# help- how to decorate with flowers



## Corndoggy (Apr 22, 2020)

so i just got a nook miles to decorate with flowers and its a x5, but i honestly dont know how to do it. i have moved and replanted flowers, and then ive just planted a new set of seeds, neither of which worked. do any of you guys have any ideas, thanks.


----------



## JKDOS (Apr 22, 2020)

I usually get this pre update, and just dropping 5 flowers on the ground has always worked.


----------



## Tourmaunte (Apr 22, 2020)

Decorating with flowers should be when you plant them from the seed bags I’m not sure what to do if it didn’t count them


----------



## Fluuffy (Apr 22, 2020)

I use them as fences before the new update. I think I might still continue to do so since it kinda fits with the decoration and such.


----------



## Krissi2197 (Apr 22, 2020)

I've never had this Miles+ task. I've had plant seeds though.


----------



## KitchenWhisk (Apr 23, 2020)

Is this a nature day goal? Maybe try placing picked flowers (like in the vase)?


----------



## IluvKetchup (Apr 23, 2020)

Pick flowers and “place” them on tables.

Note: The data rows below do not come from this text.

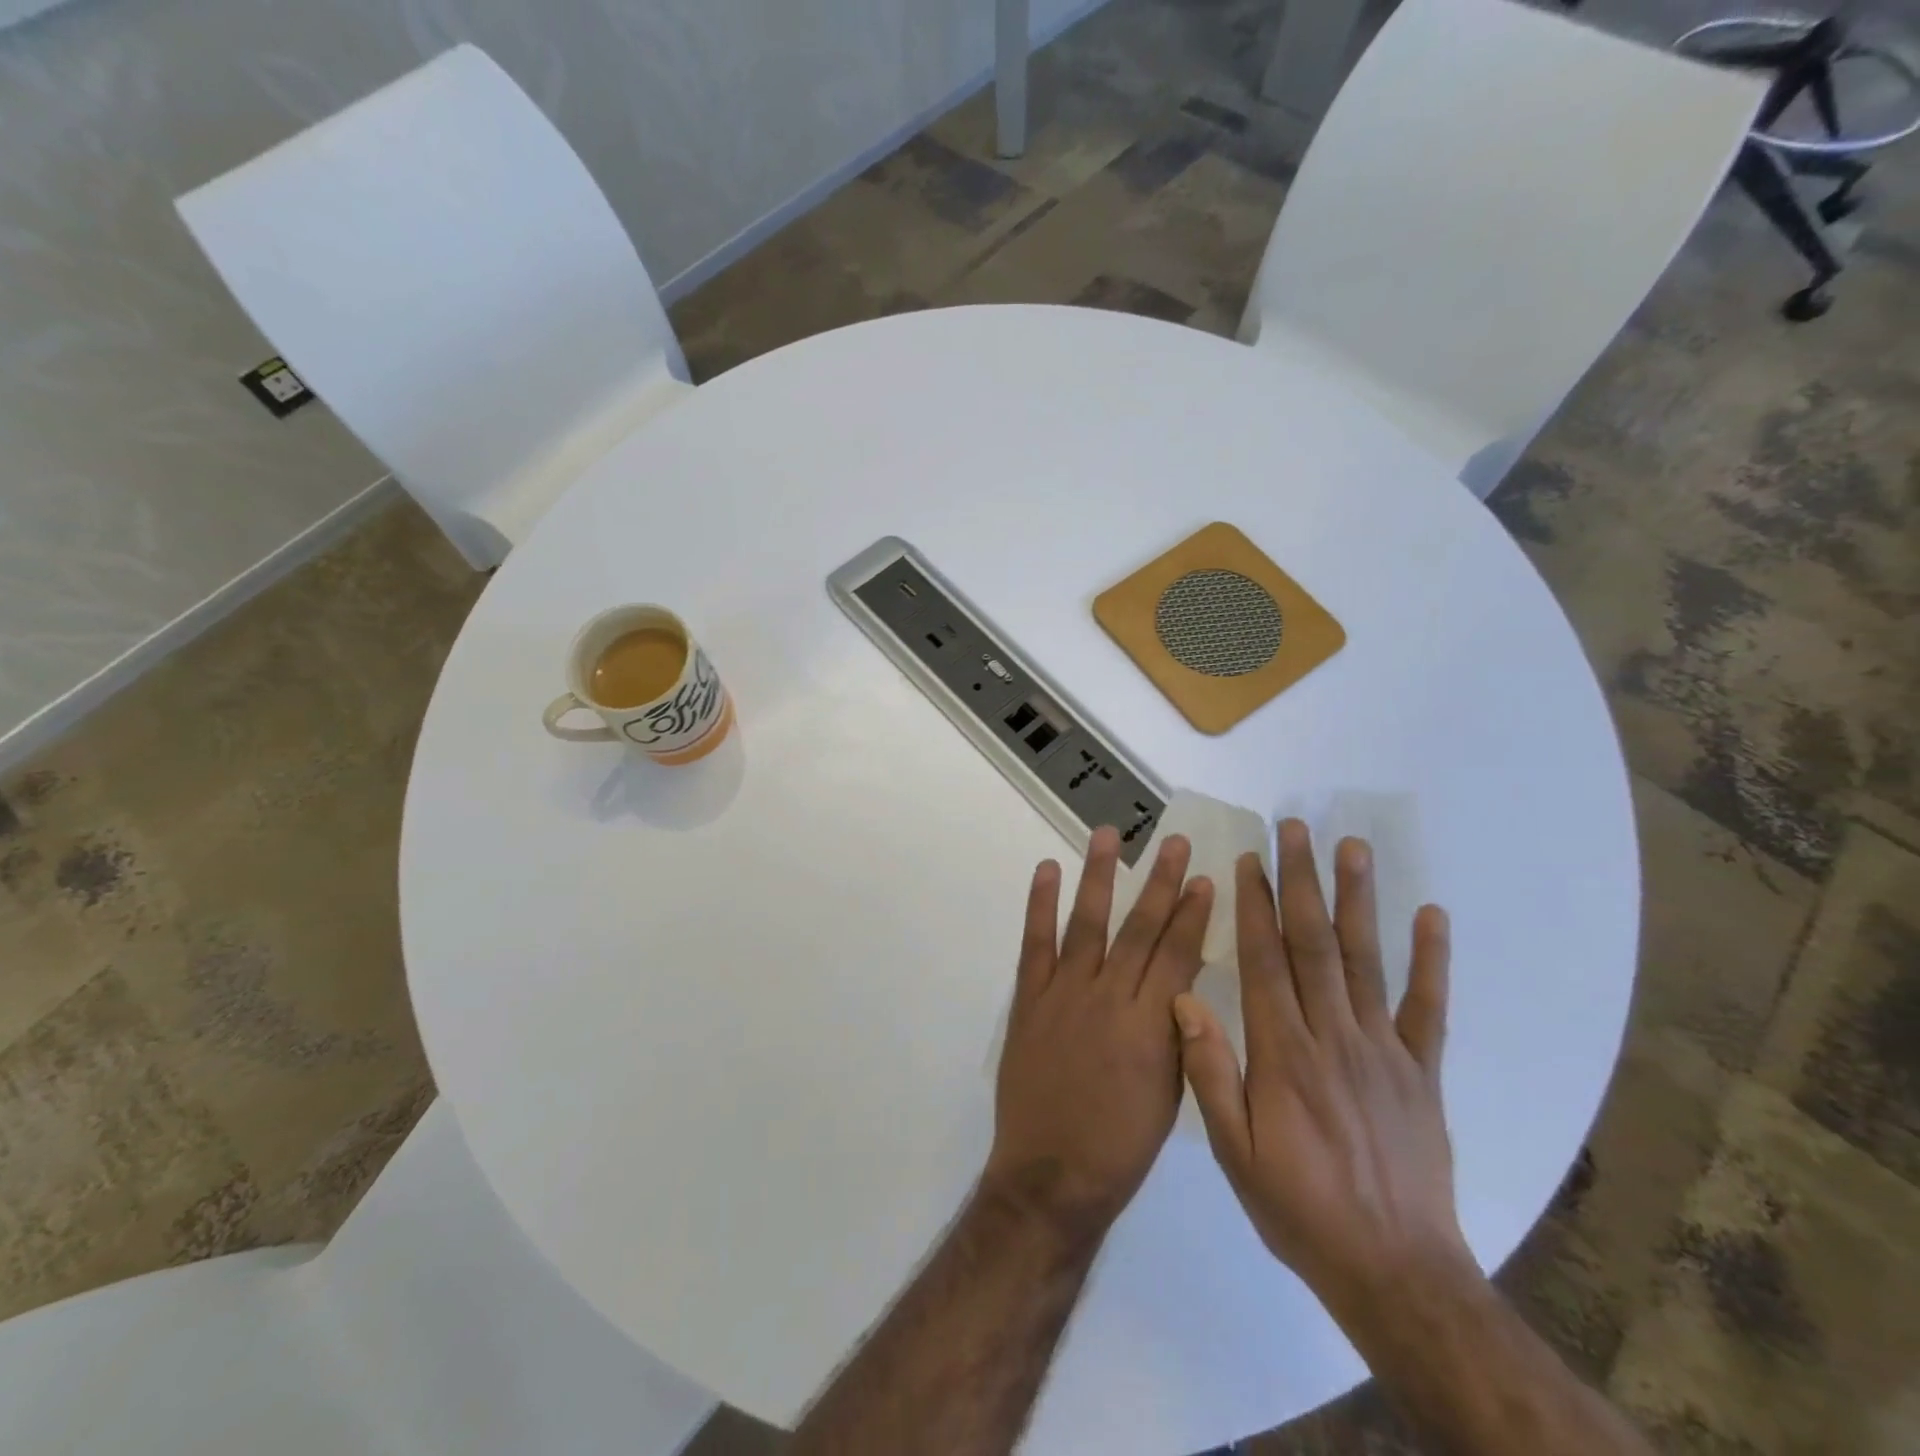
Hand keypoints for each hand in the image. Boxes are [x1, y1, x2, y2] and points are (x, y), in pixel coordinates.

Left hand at [984, 826, 1213, 1239]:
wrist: (1052, 1174)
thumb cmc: (1121, 1144)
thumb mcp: (1169, 1090)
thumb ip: (1176, 1029)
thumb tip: (1184, 977)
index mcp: (1150, 1025)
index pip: (1177, 954)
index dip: (1193, 914)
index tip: (1206, 878)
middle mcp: (1109, 997)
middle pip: (1139, 928)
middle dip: (1160, 882)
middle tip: (1174, 842)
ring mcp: (1064, 993)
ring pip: (1087, 922)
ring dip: (1098, 875)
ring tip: (1107, 833)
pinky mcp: (1030, 998)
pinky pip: (1035, 943)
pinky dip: (1039, 904)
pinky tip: (1047, 870)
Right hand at [1175, 819, 1470, 1323]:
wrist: (1395, 1273)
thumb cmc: (1299, 1208)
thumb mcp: (1234, 1151)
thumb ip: (1209, 1072)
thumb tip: (1183, 1000)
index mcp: (1283, 1053)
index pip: (1265, 961)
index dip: (1255, 906)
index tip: (1249, 861)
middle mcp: (1334, 1036)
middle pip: (1314, 944)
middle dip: (1302, 881)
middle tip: (1296, 829)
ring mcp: (1385, 1051)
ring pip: (1368, 960)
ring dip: (1359, 900)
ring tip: (1352, 848)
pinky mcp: (1423, 1073)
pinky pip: (1429, 1008)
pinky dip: (1432, 960)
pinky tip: (1432, 916)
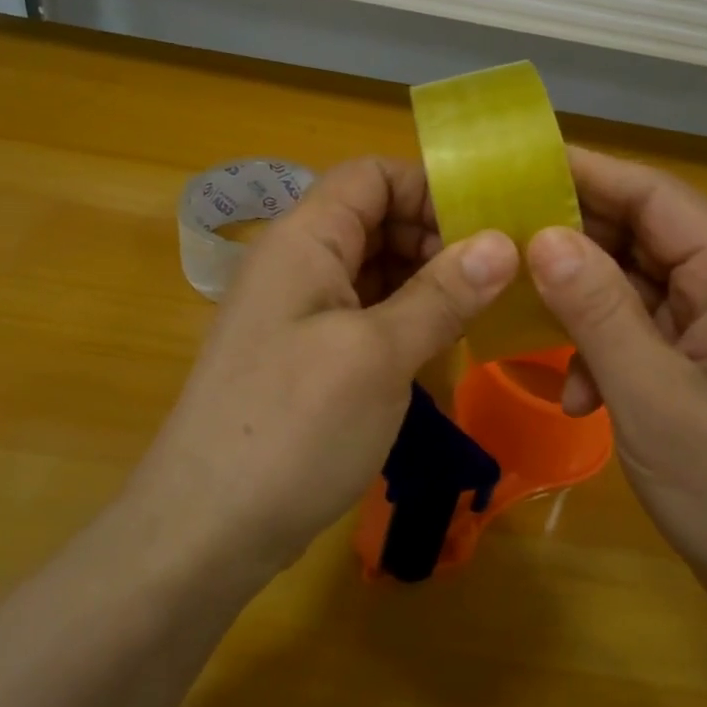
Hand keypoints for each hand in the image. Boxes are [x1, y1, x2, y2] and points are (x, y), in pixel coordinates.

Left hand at [128, 157, 516, 584]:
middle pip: (375, 220)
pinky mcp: (305, 357)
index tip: (490, 225)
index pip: (371, 176)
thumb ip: (441, 294)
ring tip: (484, 310)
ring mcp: (298, 312)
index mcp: (305, 240)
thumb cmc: (293, 428)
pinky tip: (442, 347)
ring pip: (373, 271)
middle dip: (437, 238)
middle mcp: (297, 263)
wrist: (205, 530)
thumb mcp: (378, 356)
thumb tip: (501, 242)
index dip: (430, 188)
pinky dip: (404, 320)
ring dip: (426, 283)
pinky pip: (363, 315)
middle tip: (500, 276)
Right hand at [525, 148, 706, 617]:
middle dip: (578, 243)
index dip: (593, 174)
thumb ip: (597, 312)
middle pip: (647, 240)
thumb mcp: (652, 398)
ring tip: (531, 325)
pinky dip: (608, 355)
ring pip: (641, 292)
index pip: (660, 199)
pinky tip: (579, 398)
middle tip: (505, 241)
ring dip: (588, 310)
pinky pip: (648, 338)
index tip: (524, 167)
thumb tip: (544, 237)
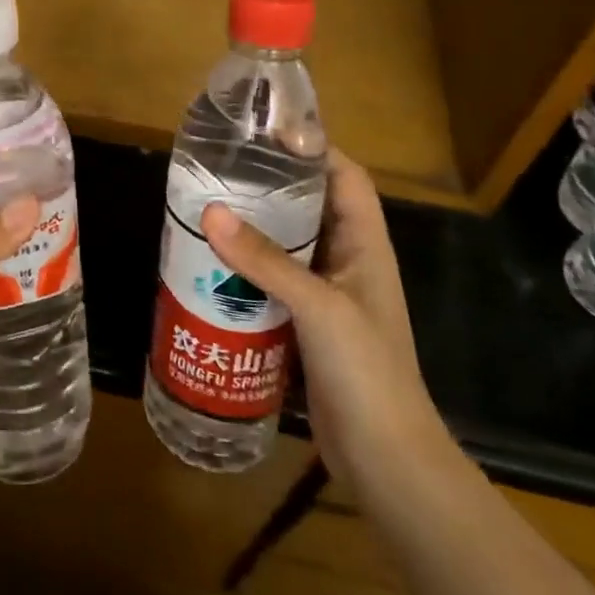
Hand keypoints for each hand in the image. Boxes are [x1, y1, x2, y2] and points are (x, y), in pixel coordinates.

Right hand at [201, 151, 447, 485]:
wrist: (387, 461)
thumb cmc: (367, 372)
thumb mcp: (318, 308)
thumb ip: (265, 260)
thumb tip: (210, 212)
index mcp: (365, 246)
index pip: (345, 178)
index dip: (314, 149)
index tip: (266, 132)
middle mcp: (347, 261)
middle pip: (310, 206)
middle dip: (271, 184)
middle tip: (221, 167)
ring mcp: (326, 294)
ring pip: (287, 243)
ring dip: (253, 227)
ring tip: (207, 207)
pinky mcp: (305, 323)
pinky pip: (273, 279)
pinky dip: (246, 267)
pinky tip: (211, 264)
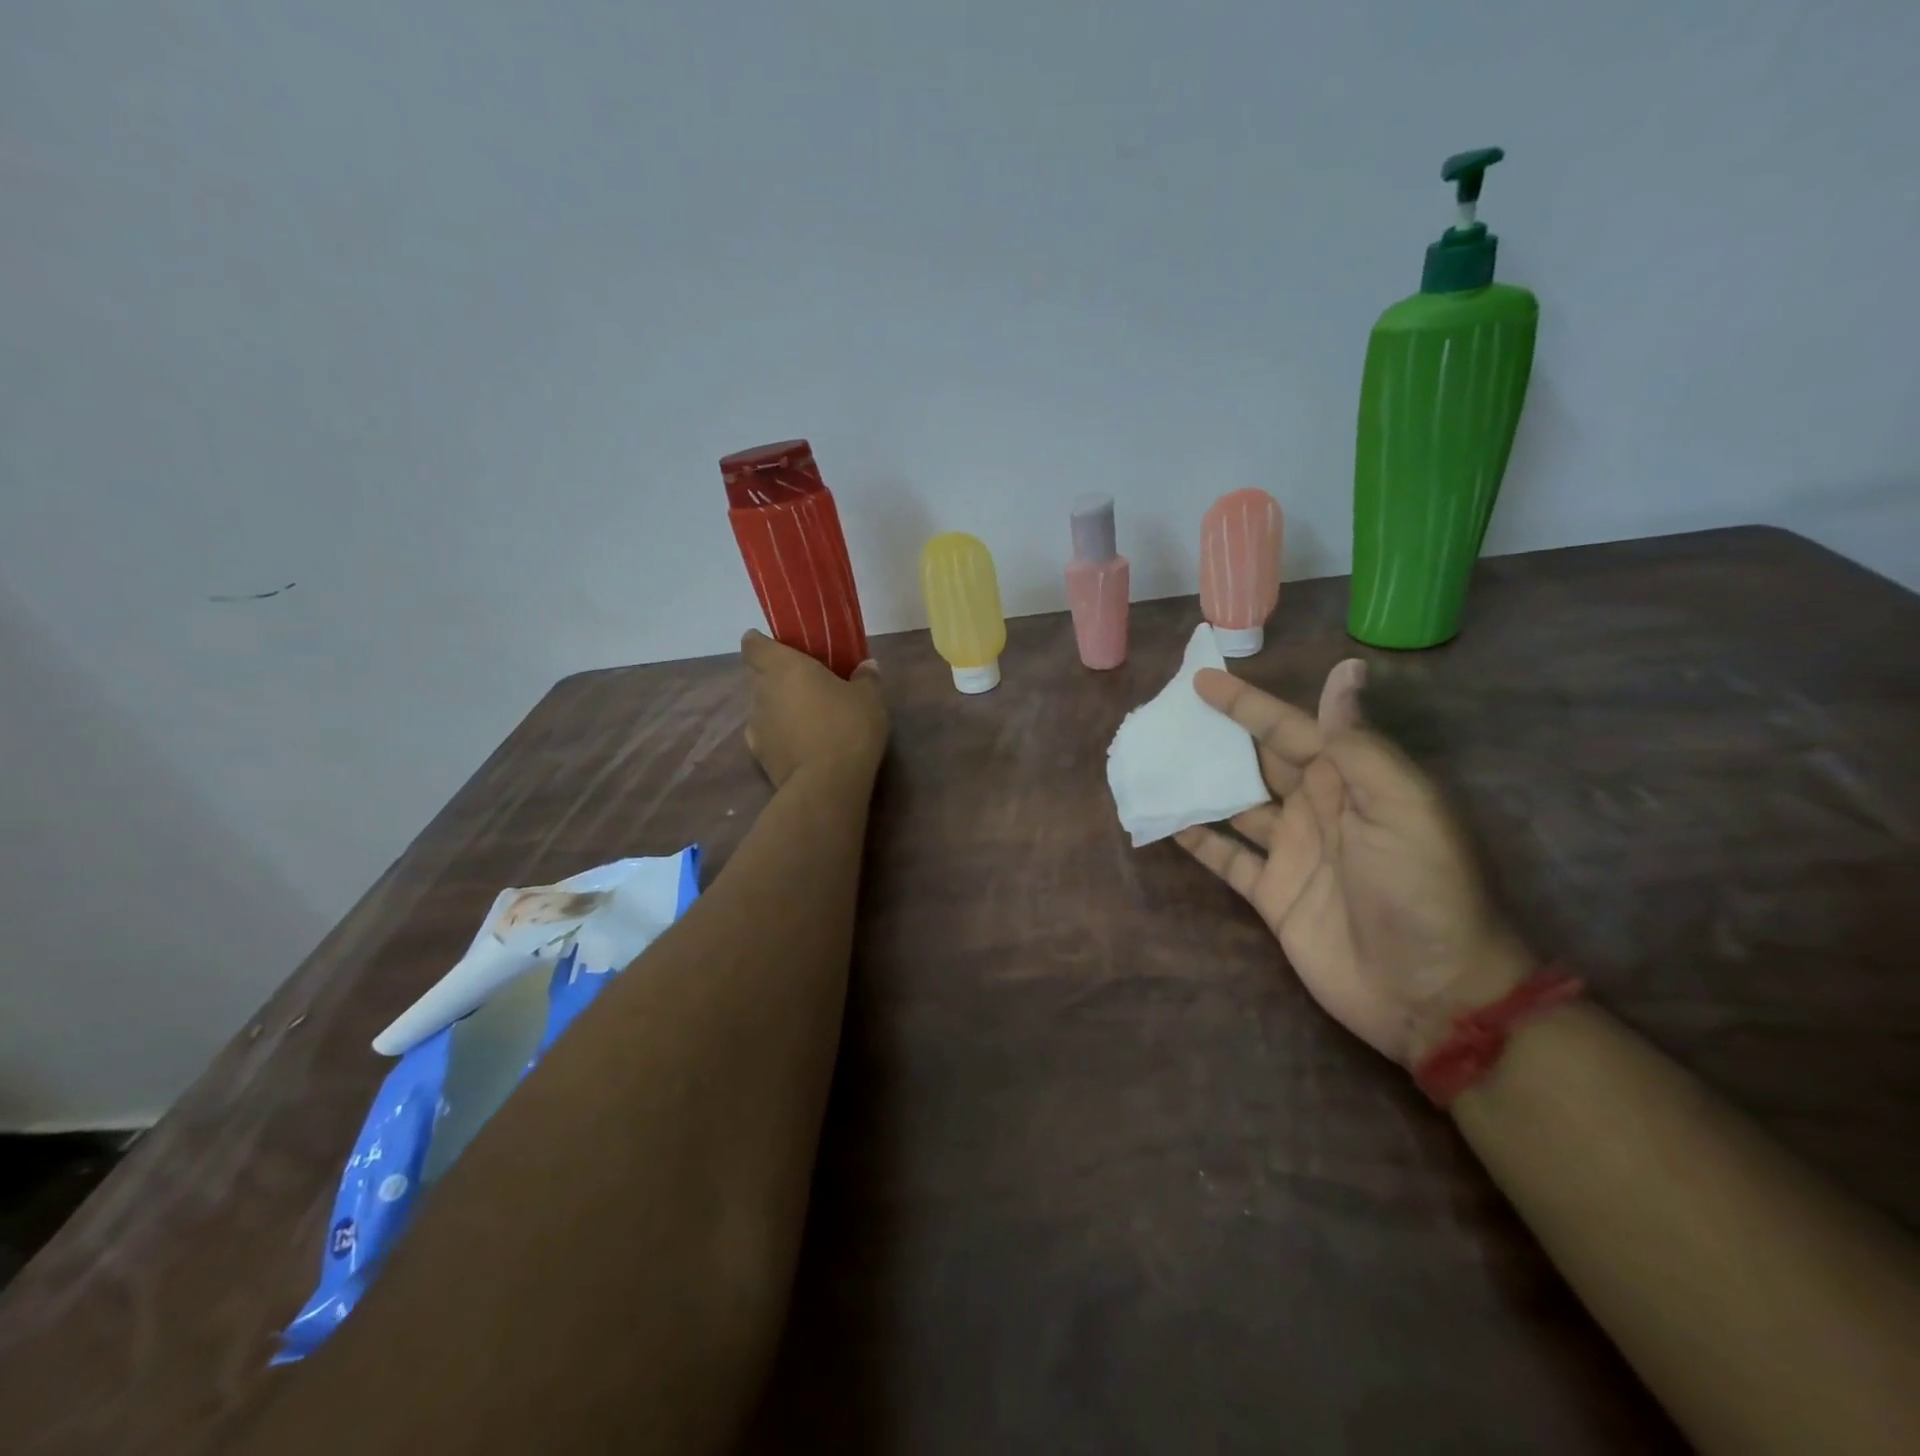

They automatically go into a vase


----------



## Clock (Apr 23, 2020)

I placed the (floating thing plant) on the floor and it worked for me. I guess its probably plant type of items that can also count.


----------



## Ganon84 (Apr 23, 2020)

A tulip wreath on your door just worked for me


----------



## Corndoggy (Apr 23, 2020)

thanks everyone, i forgot to check this before the day reset but now i know what to do for next time


----------



## IndiaHawker (Apr 23, 2020)

Other than the above suggestions are you sure it wasn't the new Nature Day task of planting shrubs not flowers? Just to eliminate all suggestions!!


----------